Requirements.
Rewrite the lines below as a JSON list of strings, one string per line, with blank lines omitted. Leave the pictures out of your answer.

_ _ _ _ _ _ _

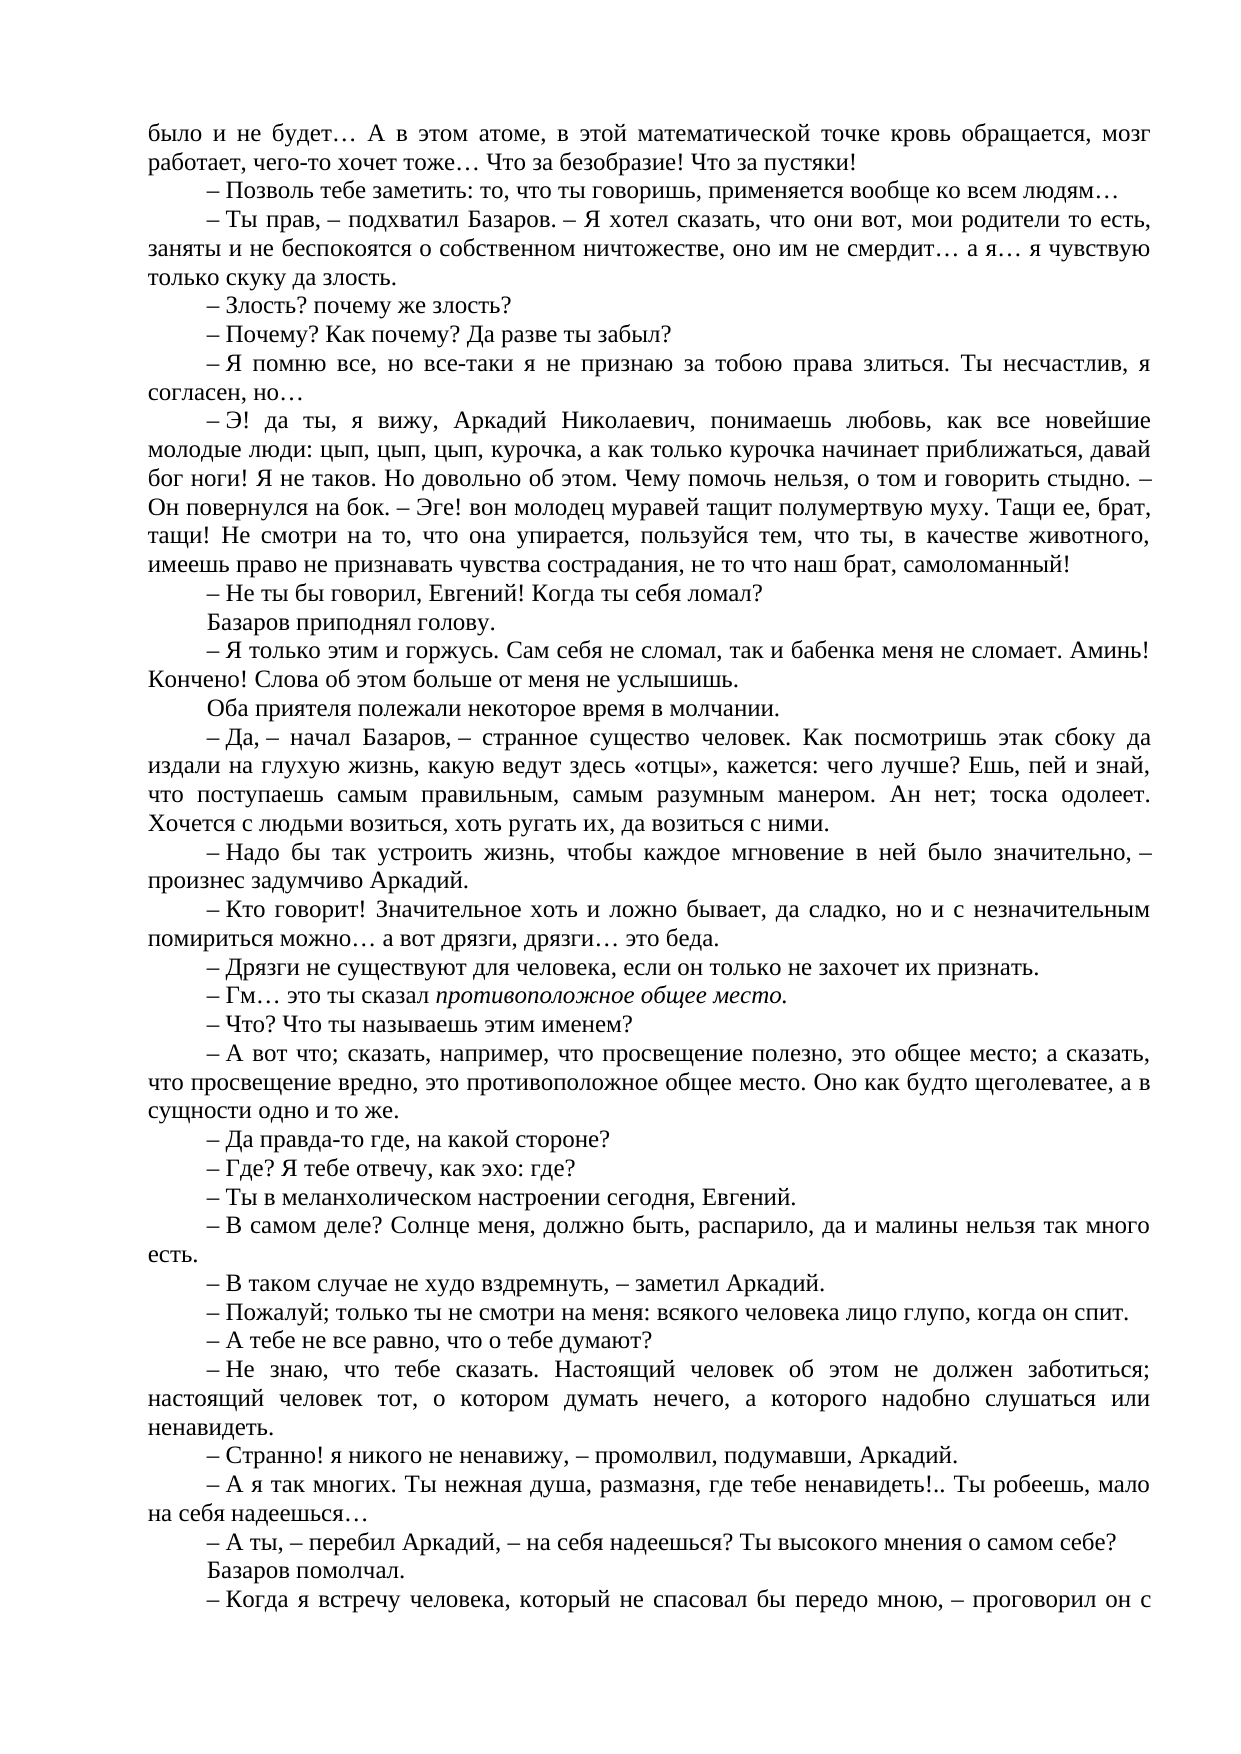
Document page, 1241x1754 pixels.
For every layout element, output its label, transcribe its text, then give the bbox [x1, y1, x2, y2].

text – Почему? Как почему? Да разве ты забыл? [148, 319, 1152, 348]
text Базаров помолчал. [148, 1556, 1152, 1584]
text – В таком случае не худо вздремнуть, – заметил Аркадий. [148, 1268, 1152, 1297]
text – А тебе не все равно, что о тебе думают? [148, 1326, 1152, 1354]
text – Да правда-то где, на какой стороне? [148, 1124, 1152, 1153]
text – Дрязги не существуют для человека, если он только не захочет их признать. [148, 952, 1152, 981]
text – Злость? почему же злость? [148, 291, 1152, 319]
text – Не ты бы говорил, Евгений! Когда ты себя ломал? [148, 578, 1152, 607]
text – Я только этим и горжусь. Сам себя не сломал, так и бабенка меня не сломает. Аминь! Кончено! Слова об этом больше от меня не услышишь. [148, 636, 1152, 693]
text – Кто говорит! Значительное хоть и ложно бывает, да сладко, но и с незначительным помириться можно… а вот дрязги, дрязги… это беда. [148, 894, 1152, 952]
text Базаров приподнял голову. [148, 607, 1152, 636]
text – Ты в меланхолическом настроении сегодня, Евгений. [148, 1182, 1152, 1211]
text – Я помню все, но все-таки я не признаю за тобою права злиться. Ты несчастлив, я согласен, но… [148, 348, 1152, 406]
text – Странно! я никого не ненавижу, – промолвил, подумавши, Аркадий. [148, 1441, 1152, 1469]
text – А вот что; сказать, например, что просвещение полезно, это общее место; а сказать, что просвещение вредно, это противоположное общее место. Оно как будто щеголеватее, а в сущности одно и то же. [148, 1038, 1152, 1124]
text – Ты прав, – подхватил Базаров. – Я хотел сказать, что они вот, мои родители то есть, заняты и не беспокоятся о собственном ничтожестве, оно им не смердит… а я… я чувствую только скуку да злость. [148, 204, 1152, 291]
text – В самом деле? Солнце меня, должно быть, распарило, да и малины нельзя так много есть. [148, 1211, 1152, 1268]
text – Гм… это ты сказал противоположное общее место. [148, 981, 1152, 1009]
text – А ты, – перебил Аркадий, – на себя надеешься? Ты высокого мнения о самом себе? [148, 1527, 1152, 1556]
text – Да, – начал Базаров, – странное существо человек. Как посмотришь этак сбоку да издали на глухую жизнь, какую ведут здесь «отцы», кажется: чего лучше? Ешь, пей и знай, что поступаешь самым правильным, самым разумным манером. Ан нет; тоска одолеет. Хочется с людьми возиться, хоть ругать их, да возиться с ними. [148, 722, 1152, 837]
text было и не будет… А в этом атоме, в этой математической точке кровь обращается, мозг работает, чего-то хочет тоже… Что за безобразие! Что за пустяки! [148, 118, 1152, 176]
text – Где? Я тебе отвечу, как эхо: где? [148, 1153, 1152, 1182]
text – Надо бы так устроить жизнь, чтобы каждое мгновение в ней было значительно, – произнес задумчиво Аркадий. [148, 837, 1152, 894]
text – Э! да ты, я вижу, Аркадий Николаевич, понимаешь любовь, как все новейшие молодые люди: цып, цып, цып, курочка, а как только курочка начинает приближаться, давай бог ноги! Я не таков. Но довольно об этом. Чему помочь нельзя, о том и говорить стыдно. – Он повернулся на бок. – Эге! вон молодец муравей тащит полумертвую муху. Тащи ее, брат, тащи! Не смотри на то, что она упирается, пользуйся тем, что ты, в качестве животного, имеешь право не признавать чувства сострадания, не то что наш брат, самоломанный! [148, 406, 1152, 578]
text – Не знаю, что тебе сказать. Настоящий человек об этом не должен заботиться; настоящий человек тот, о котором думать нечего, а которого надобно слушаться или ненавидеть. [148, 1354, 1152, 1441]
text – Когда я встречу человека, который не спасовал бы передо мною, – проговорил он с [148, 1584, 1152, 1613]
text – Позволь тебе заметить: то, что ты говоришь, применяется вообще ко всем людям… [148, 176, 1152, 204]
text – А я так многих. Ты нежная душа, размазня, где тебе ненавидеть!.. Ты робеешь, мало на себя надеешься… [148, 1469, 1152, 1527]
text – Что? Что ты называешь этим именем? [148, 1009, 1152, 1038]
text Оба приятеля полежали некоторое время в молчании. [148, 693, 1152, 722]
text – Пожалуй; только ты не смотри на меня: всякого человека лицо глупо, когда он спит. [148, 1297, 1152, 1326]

_ _ _ _ _ _ _

Correct result.
[
  "Document page, 1241x1754 pixels.",
  "For every layout element, output its label, transcribe its text, then give the bbox [x1, y1, x2, y2].",
  "text – Почему? Как почему? Да разве ты забыл? [148, 319, 1152, 348]",
  "text Базаров помолчал. [148, 1556, 1152, 1584]",
  "text – В таком случае не худо вздремнуть, – заметил Аркадий. [148, 1268, 1152, 1297]",
  "text – А тебе не все равно, что о тебе думают? [148, 1326, 1152, 1354]",
  "text – Да правда-то где, на какой стороне? [148, 1124, 1152, 1153]",
  "text – Дрязги не существуют для человека, если он только не захочет их признать. [148, 952, 1152, 981]",
  "text – Злость? почему же злость? [148, 291, 1152, 319]",
  "text – Не ты бы говорил, Евгений! Когда ты себя ломал? [148, 578, 1152, 607]",
  "text – Я только этим и горжусь. Сам себя не сломал, так и бабенка меня не сломает. Аминь! Кончено! Слова об этом больше от меня не услышишь. [148, 636, 1152, 693]",
  "text – Кто говорит! Значительное хоть и ложно бывает, да сладко, но и с незначительным помириться можно… а вот дрязги, дрязги… это беда. [148, 894, 1152, 952]",
  "text Базаров приподнял голову. [148, 607, 1152, 636]",
  "text – Ты в меланхолическом настроении сегодня, Евгений. [148, 1182, 1152, 1211]",
  "text – Я помню все, но все-таки я не признаю за тобою права злиться. Ты несчастлив, я согласен, но… [148, 348, 1152, 406]",
  "text – Странно! я никого не ненавижу, – промолвил, подумавши, Аркадий. [148, 1441, 1152, 1469]",
  "text – А вот что; сказать, например, что просвещение полезно, это общее место; а сказать, что просвещение вредно, это противоположное общее место. Оно как будто щеголеватее, а в сущности одно и то же. [148, 1038, 1152, 1124]",
  "text – Ты прав, – подхватил Базаров. – Я хотел сказать, что они вот, мои родители то есть, заняты и не беспокоятся о собственном ничтожестве, оно им не смердит… а я… я чувствую только скуку да злость. [148, 204, 1152, 291]",
  "text – В самом деле? Солнце меня, должно быть, распарило, да и малины нельзя так много есть. [148, 1211, 1152, 1268]",
  "text – Гм… это ты сказал противоположное общее место. [148, 981, 1152, 1009]",
  "text – А ты, – перебил Аркадий, – на себя надеешься? Ты высокого мнения о самом себе? [148, 1527, 1152, 1556]",
  "text – Да, – начал Базаров, – странное существо человек. Как посмотришь этак сбоку да издали на глухую жизнь, какую ведут здесь «отцы», кажется: чего лучше? Ешь, пей и знай, что поступаешь самым правильным, самым разумным манером. Ан нет; тоска одолеет. Хочется с людьми возиться, хоть ругать их, да возиться с ними. [148, 722, 1152, 837]",
  "text было и не будет… А в этом атоме, в этой математической точке кровь обращается, мозг работает, чего-то хочет тоже… Что за безобразие! Что за пустяки! [148, 118, 1152, 176]",
  "text – Где? Я тебе отвечу, как эхо: где? [148, 1153, 1152, 1182]",
  "text – Надо бы так устроить жизнь, чтобы каждое мгновение в ней было значительно, – произнес задумчиво Аркадий. [148, 837, 1152, 894]",
  "text – Э! да ты, я вижу, Аркадий Николаевич, понимаешь любовь, как все новейшие молодые люди: цып, цып, цып, курочка, а как только курочка начинает приближаться, давай бог ноги! Я не таков. Но довольно об этом. Чему помочь нельзя, о том и говорить стыдно. – Он повернулся на бок. – Эге! вон молодец муравей тащит полумертвую муху. Тащи ее, брат, тащи! Не смотри на то, что она упирается, пользуйся тем, что ты, в качестве животного, имеешь право не признавать чувства сострадания, не то что наш брат, самоломанный! [148, 406, 1152, 578]",
  "text – Не знаю, что тебе сказать. Настоящий человек об этом не должен заботиться; настоящий человек тот, о котором думать нечего, а которого надобно слушаться или ненавидеть. [148, 1354, 1152, 1441]",
  "text – Когда я встречу человека, который не спасовал бы передо мною, – проговорил он с [148, 1584, 1152, 1613]",
  "text – Позволь тебе заметить: то, что ты говоришь, применяется вообще ко всем людям… [148, 176, 1152, 204]",
  "text – А я так многих. Ты нежная душа, размазня, где тебе ненавидеть!.. Ты робеешь, мало на себя надеешься… [148, 1469, 1152, 1527]",
  "text – Что? Что ты называешь этим именем? [148, 1009, 1152, 1038]",
  "text Оба приятеля полежали некоторое время в молчании. [148, 693, 1152, 722]",
  "text – Пожалуй; только ты не смотри на меня: всякого человека лицо глупо, когда он спит. [148, 1297, 1152, 1326]"
]